Four Quartets is a set of four poems which Eliot published over a six-year period and this Sunday the work will be transformed into live performance featuring physical movement, voice and cello by the Wander-Light Eurythmy Company.
“It takes you into language like nothing else, not even Shakespeare,” says Wander-Light’s Castlemaine-based eurythmist Mark Neill.
“He works with the sounds in a way even Shakespeare hasn’t achieved I believe.”
Neill studied with European eurythmy master Else Klink in Germany receiving a diploma to teach and perform the art of eurythmy which employs dynamic movement and gesture as an embodiment of the spoken word.
The local eurythmist has toured Australia many times, performing classics such as Hamlet, King Lear and Richard III, as well as many fairytales and legends.
Delivering the vocal aspect of this Sunday’s performance, Melbourne’s Dennis Coard has many decades’ experience as a professional actor in theatre, film and television.

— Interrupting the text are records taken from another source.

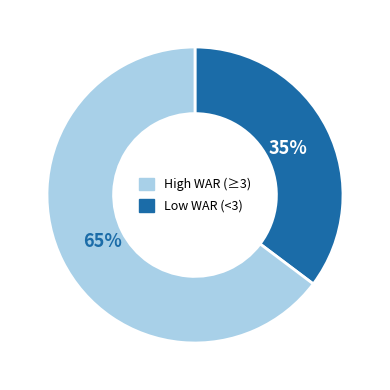

Is there any slice that represents more than half of the pie?

Yes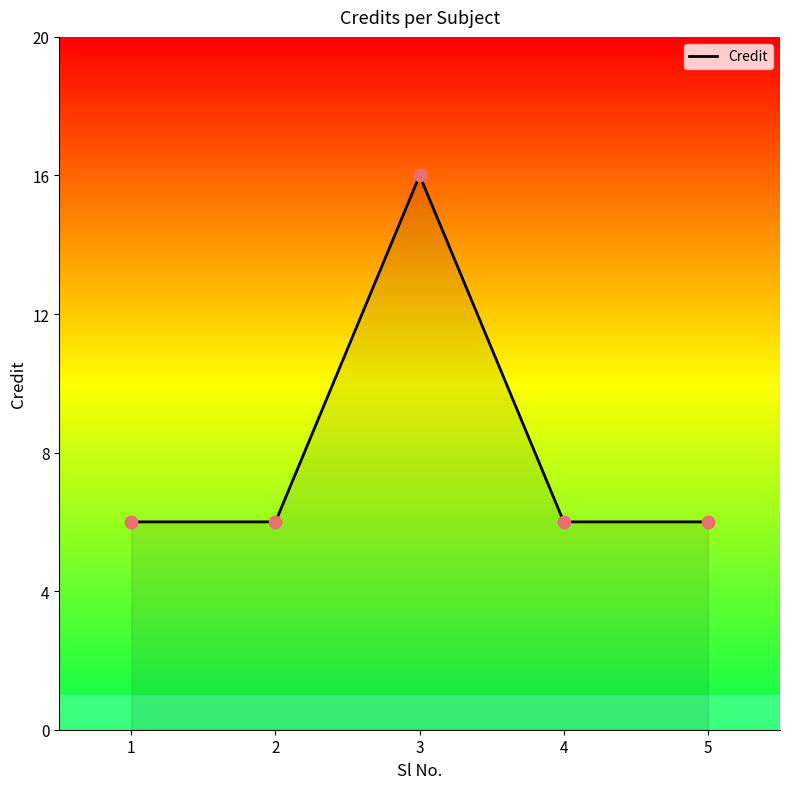

What is the change in value from 3 to 4?

-10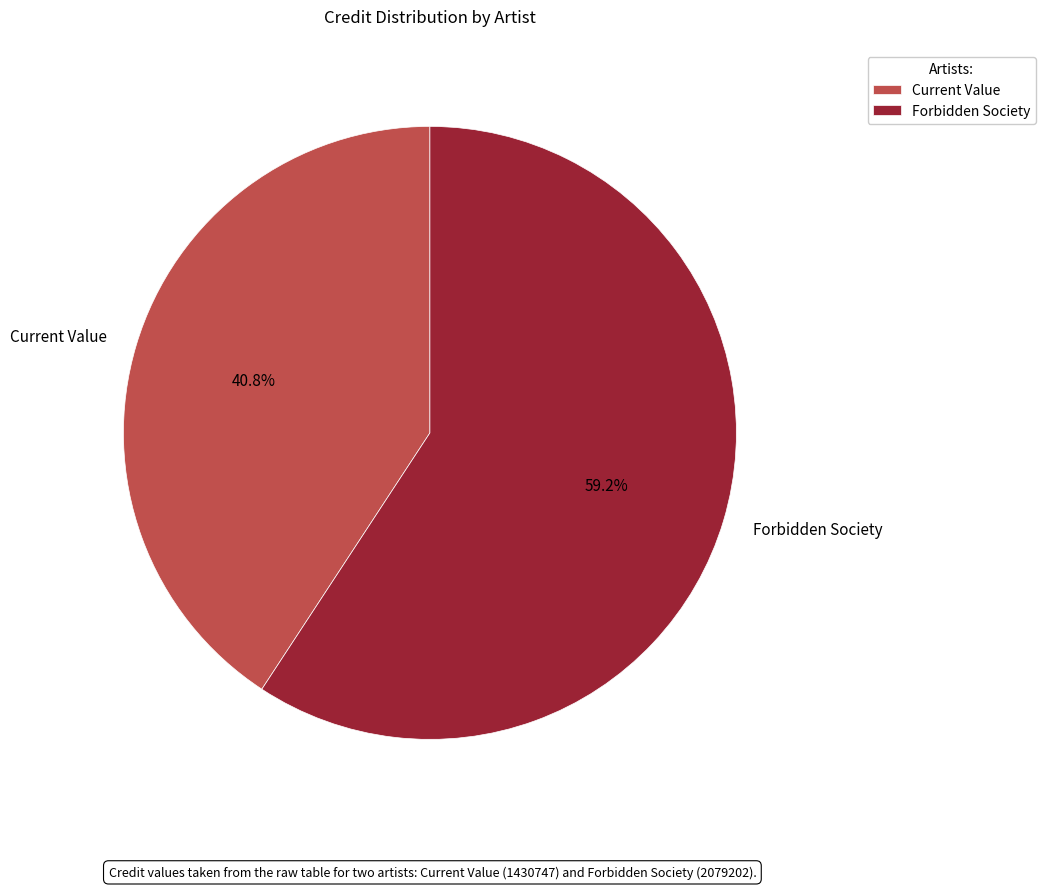

True or false: Current Value accounts for 41% of the total.

True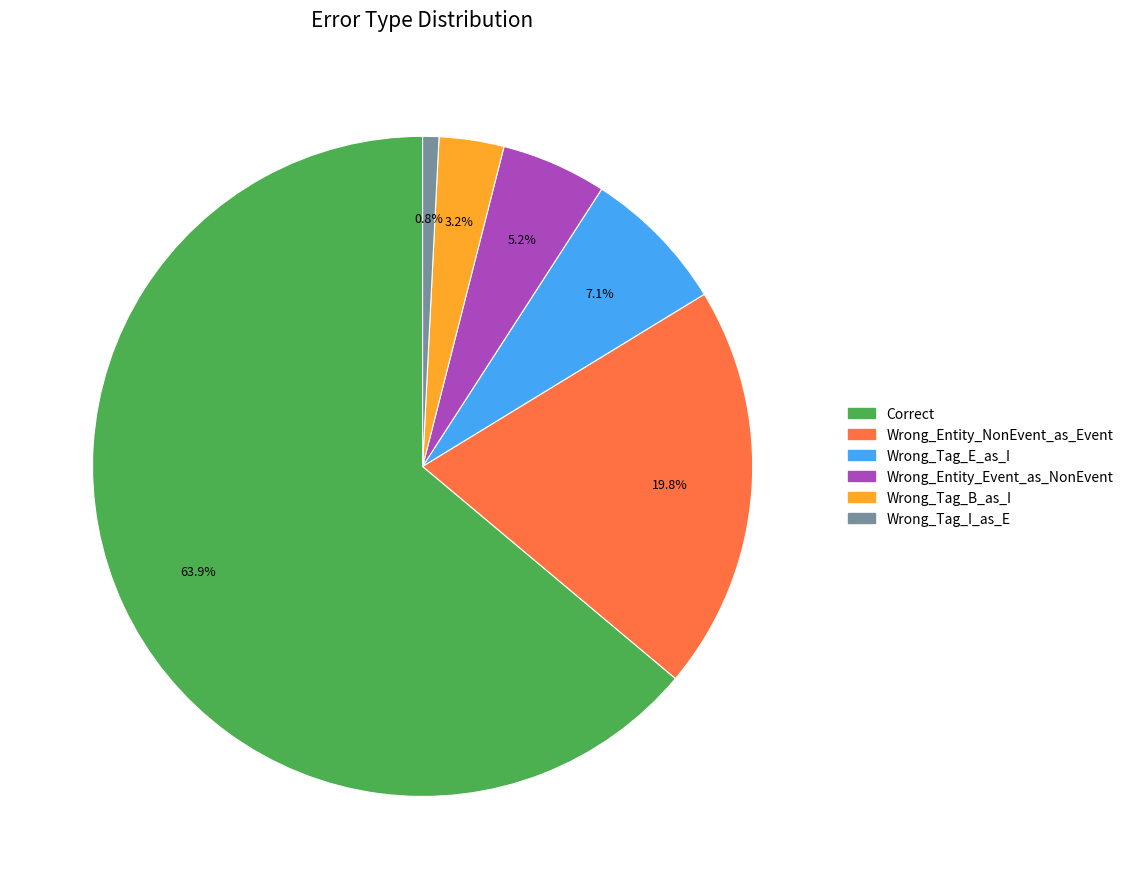

What percentage is the Wrong_Entity_Event_as_NonEvent slice, to the nearest percent?

5%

And accomplished musician Gotthard Killian, who spends a lot of time in both Switzerland and Melbourne, is cellist for this Sunday’s performance which also has tour dates in Melbourne, Canberra, Sydney, Newcastle, Brisbane, Armidale and Europe.
“For me the music matters,” Killian says.
Considered by many to represent a masterpiece of the Western canon, the Four Quartets are four interlinked meditations with the common theme being humanity’s relationship with time, the universe and the divine.
“It creates space within the language. It creates a virtual inner space,” says the cellist when asked what it is he most enjoys about performing Eliot’s Four Quartets.
Sunday’s ticketed performance takes place at 7pm at Castlemaine’s Anglican Hall on the corner of Forest and Kennedy Streets with tickets available at the Railway Station Cafe – or at the door.